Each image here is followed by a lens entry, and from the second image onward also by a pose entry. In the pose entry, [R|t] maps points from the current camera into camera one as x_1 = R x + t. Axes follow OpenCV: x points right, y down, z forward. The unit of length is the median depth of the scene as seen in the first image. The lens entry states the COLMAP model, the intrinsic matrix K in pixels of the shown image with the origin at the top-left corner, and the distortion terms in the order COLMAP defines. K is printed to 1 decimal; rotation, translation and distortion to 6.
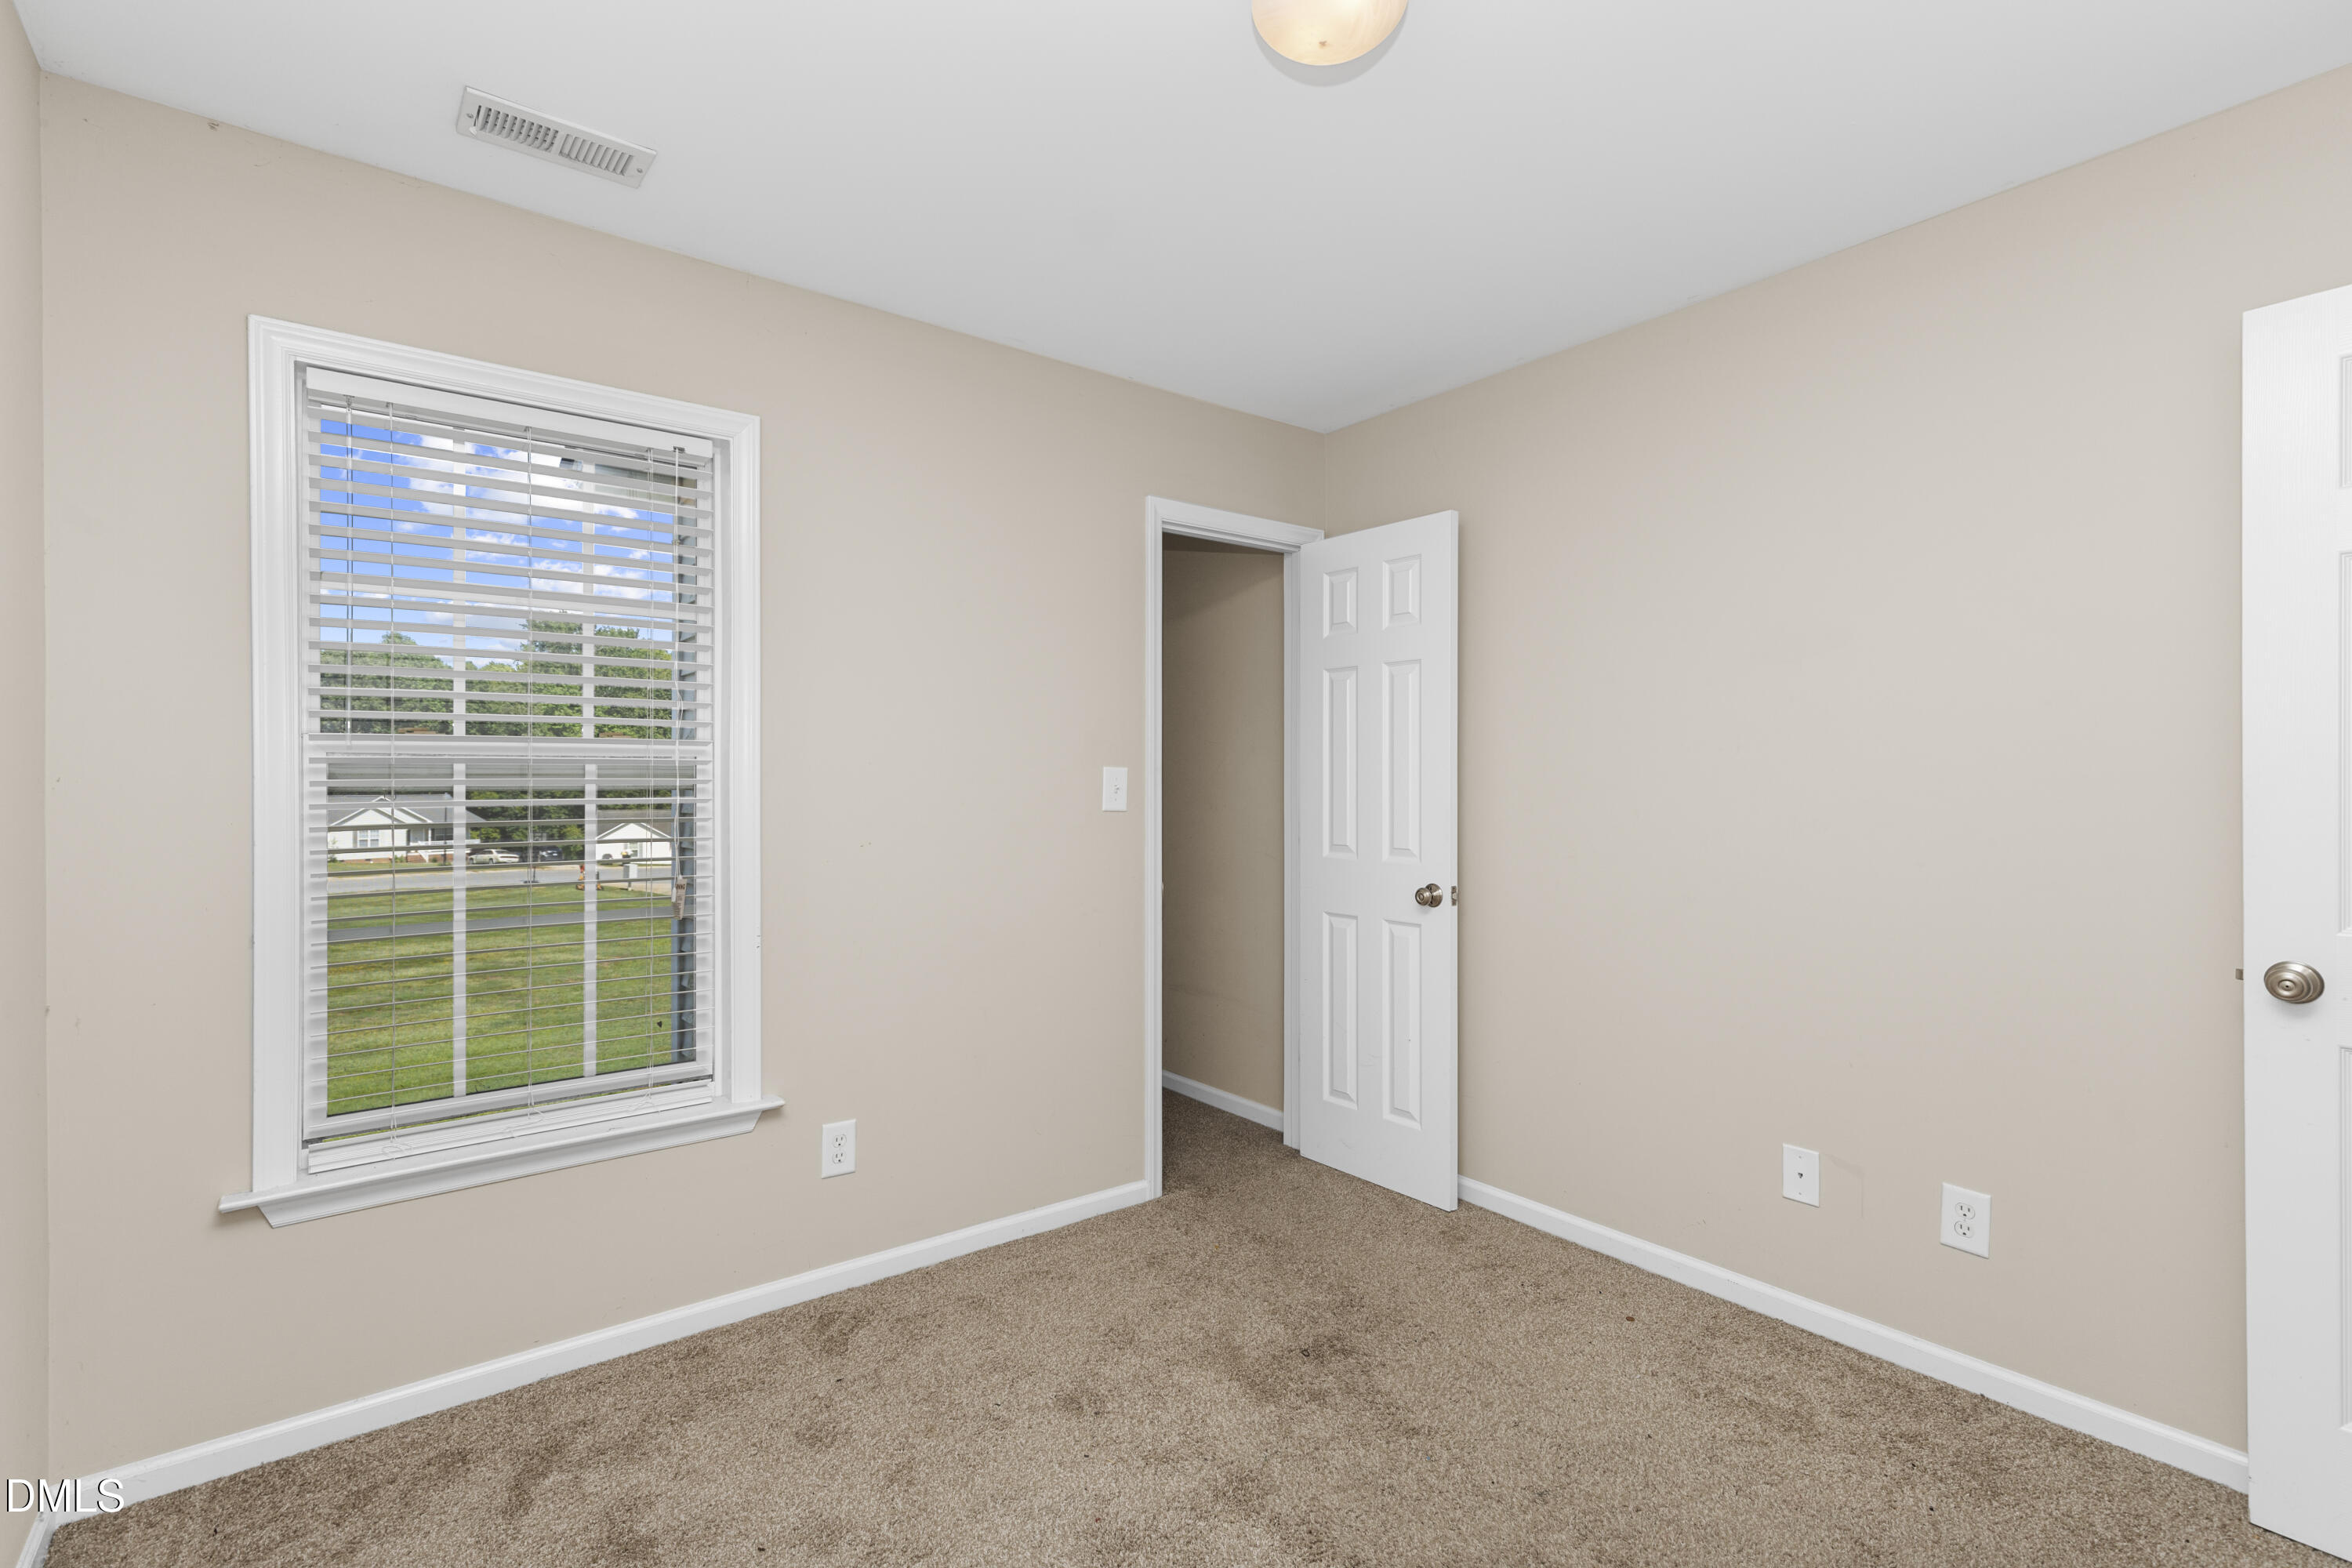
lens RADIAL K [[1074.8, 0, 1176.0], [0, 1074.8, 784.0], [0, 0, 1]] dist [0.015606, -0.000486]
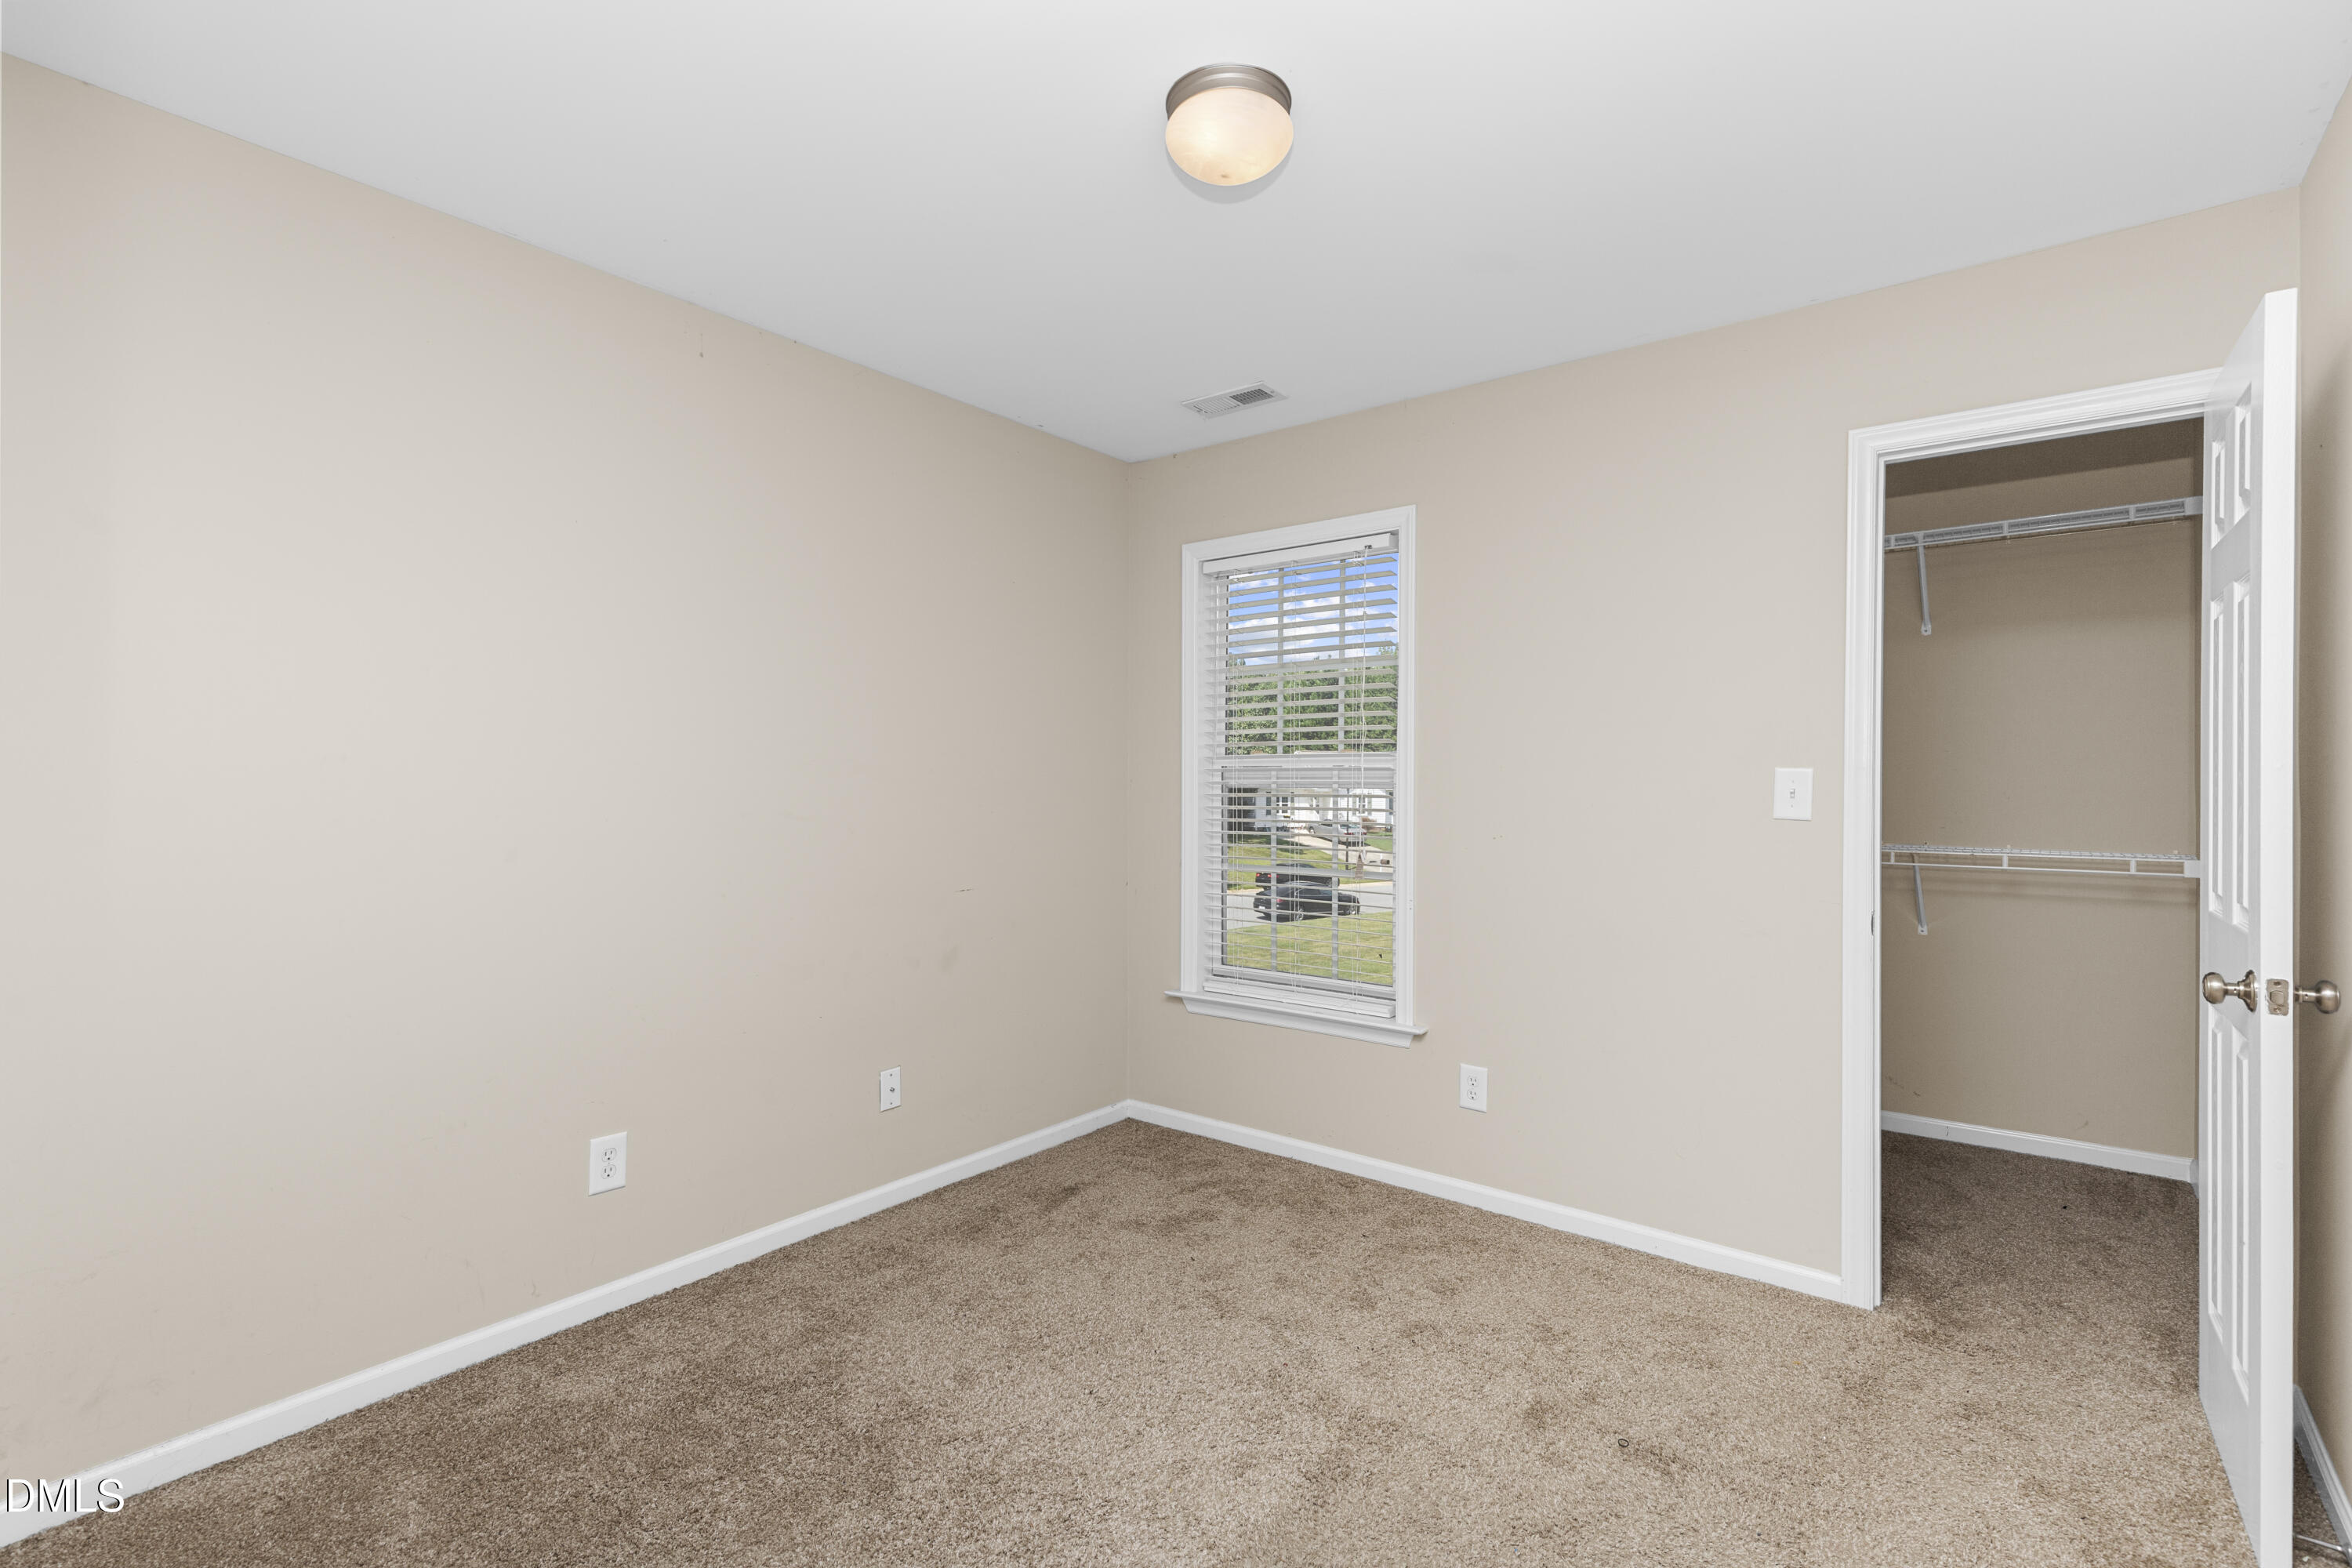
lens RADIAL K [[1054.9, 0, 1172.3], [0, 1054.9, 768.2], [0, 0, 1]] dist [0.002486, 0.000212]
pose [[0.255515, -0.010110, -0.966752, 0.776433], [-0.004550, 0.999922, -0.011660, -0.003268], [0.966794, 0.007378, 0.255449, 0.388431]]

▶ _WHAT THE EXERCISE ASKS_
Without the pictures, write out the whole listing above exactly as it appears.

▶ _PROBLEM SOLUTION_
Each image here is followed by a lens entry, and from the second image onward also by a pose entry. In the pose entry, [R|t] maps points from the current camera into camera one as x_1 = R x + t. Axes follow OpenCV: x points right, y down, z forward. The unit of length is the median depth of the scene as seen in the first image. The lens entry states the COLMAP model, the intrinsic matrix K in pixels of the shown image with the origin at the top-left corner, and the distortion terms in the order COLMAP defines. K is printed to 1 decimal; rotation, translation and distortion to 6.
lens RADIAL K [[1074.8, 0, 1176.0], [0, 1074.8, 784.0], [0, 0, 1]] dist [0.015606, -0.000486]
lens RADIAL K [[1054.9, 0, 1172.3], [0, 1054.9, 768.2], [0, 0, 1]] dist [0.002486, 0.000212]
pose [[0.255515, -0.010110, -0.966752, 0.776433], [-0.004550, 0.999922, -0.011660, -0.003268], [0.966794, 0.007378, 0.255449, 0.388431]]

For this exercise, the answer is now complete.